2. Network switch   

    The network switch is a Cisco/Juniper switch that emulates the Local Area Network (LAN) configuration of all the IT. A cybersecurity compliant startup configuration is loaded in the switch to gauge its effect on the streaming telemetry data. 

3. System/Environment Emulator

    The emulator is a simple server or workstation that would generate input to the system IT. It checks connectivity between the system IT and also generate raw digital or analog data for the system to decode and process. 

4. External Laptop   

    The laptop connects directly to the internet to download necessary security patches and policies, updated anti-virus definitions, and hardware and software maintenance updates from third-party developers. The laptop will serve the following functions: 

• Downloads all the security policies from Tenable Network for the Nessus scanner
• Continually downloads security updates for the operating system from Red Hat, Microsoft, and Apple
• Weekly downloads the updated Anti-Virus definition for the virus scanner from McAfee and Symantec sites
• Downloads updated firmware and drivers from the original equipment manufacturers. It includes files for the BIOS, motherboard, and peripheral daughter cards. 

5. System IT

    The hardware that forms of the system IT is based on the current subsystem hardware. Generally, System IT is at least one server or workstation that defines the required IT needed to accomplish its day-to-day function. It would also include custom and specialized peripheral daughter cards that perform functions specific to data processing.   

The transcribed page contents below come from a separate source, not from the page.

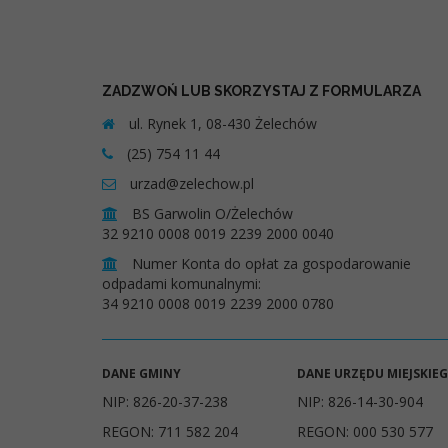
ZADZWOŃ LUB SKORZYSTAJ Z FORMULARZA
ul. Rynek 1, 08-430 Żelechów
(25) 754 11 44
urzad@zelechow.pl
BS Garwolin O/Żelechów
32 9210 0008 0019 2239 2000 0040
Numer Konta do opłat za gospodarowanie
odpadami komunalnymi:
34 9210 0008 0019 2239 2000 0780
DANE GMINY
DANE URZĘDU MIEJSKIE
NIP: 826-20-37-238
NIP: 826-14-30-904
REGON: 711 582 204
REGON: 000 530 577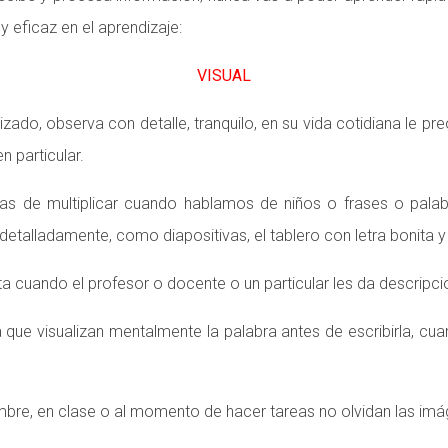
y eficaz en el aprendizaje:
VISUAL
izado, observa con detalle, tranquilo, en su vida cotidiana le
 particular.
as de multiplicar cuando hablamos de niños o frases o palab
detalladamente, como diapositivas, el tablero con letra bonita 
ta cuando el profesor o docente o un particular les da descripc
 que visualizan mentalmente la palabra antes de escribirla, cu
bre, en clase o al momento de hacer tareas no olvidan las imág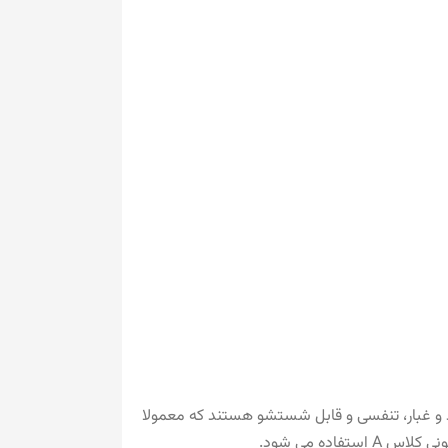
رد و غبار، تنفسی و قابل شستشو هستند که معمولا
اده می شود.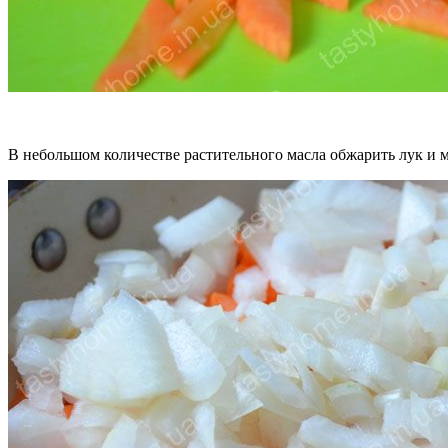
В небольшом количестве растительного масла обжарить лук и м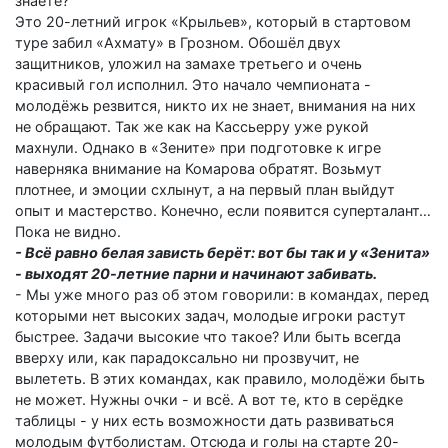
знаете?
Это 20-летний игрок «Крыльев», который в стартовом
туре забил «Ахмату» в Грозном. Обошёл двух
защитников, уложил на замахе третьего и очень
красивый гол исполнил. Это начало чемпионата -
молодёжь резвится, никто их не знает, внимания на них
не обращают. Так же как на Кассьерру уже рукой
махнули. Однако в «Зените» при подготовке к игре
наверняка внимание на Комарова обратят. Возьмут
плотнее, и эмоции схлынут, а на первый план выйдут
опыт и мастерство. Конечно, если появится суперталант…
Пока не видно.
- Всё равно белая зависть берёт: вот бы так и у «Зенита»
- выходят 20-летние парни и начинают забивать.
- Мы уже много раз об этом говорили: в командах, перед
которыми нет высоких задач, молодые игроки рас­тут
быстрее. Задачи высокие что такое? Или быть всегда
вверху или, как парадоксально ни прозвучит, не
вылететь. В этих командах, как правило, молодёжи быть
не может. Нужны очки - и всё. А вот те, кто в серёдке
таблицы - у них есть возможности дать развиваться
молодым футболистам. Отсюда и голы на старте 20-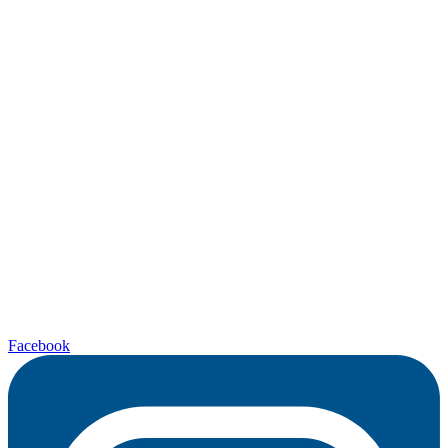
Facebook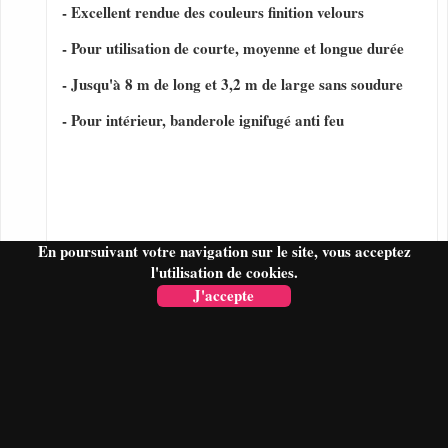
- Excellent rendue des couleurs finition velours
- Pour utilisation de courte, moyenne et longue durée
- Jusqu'à 8 m de long et 3,2 m de large sans soudure
- Pour intérieur, banderole ignifugé anti feu
En poursuivant votre navigation sur le site, vous acceptez
l'utilisation de cookies.
J'accepte
FAIRE UN DEVIS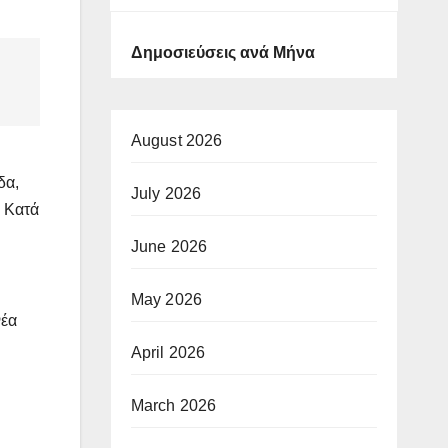
Δημοσιεύσεις ανά Μήνα
August 2026
δα,
July 2026
. Κατά
η
June 2026
May 2026
νέα
April 2026
March 2026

    The server/workstation used in the System IT is based on the current model and capabilities of the compute nodes in the operational system. Selection of the server is based on the following specification:

• Type of computing processor – 32-bit or 64-bit, AMD or Intel processors
• Amount of memory – 16-128 GB memory
• PCI slots and the amount – PCI, PCI-X

The OS of the server is dictated by the current OS of the compute nodes in the operational Telemetry systems. The latest RHEL OS version with compatible hardware drivers is installed in the server for the Linux-based OS subsystem. The same applies for Windows-based OS and other OS’.

As shown in Figure 3, the cybersecurity testbed consists of two sections – one section includes a laptop that is connected directly to the internet, and one section is isolated in a LAN. The isolated LAN emulates the classified operational system that is not exposed to the external internet. Files downloaded from the laptop connected to the internet are transferred to the LAN via CD, DVD, and SSH. The LAN is not directly connected to the internet so that it would be protected from outside hackers/attackers. The cybersecurity testbed is situated in an unclassified environment where issues encountered during the testing can be openly discussed with other subject matter experts – i.e., manufacturer of the board and developer of the operational application.

The cybersecurity testbed will serve as the testbed for all the systems under going the RMF process. A logical block diagram of the cybersecurity testbed usage is shown in Figure 4. All the cybersecurity risk mitigation is first implemented in the testbed system drive, then rigorously verified by following a written testing procedure. Once verified, a clone of the system drive is installed at each of the sites.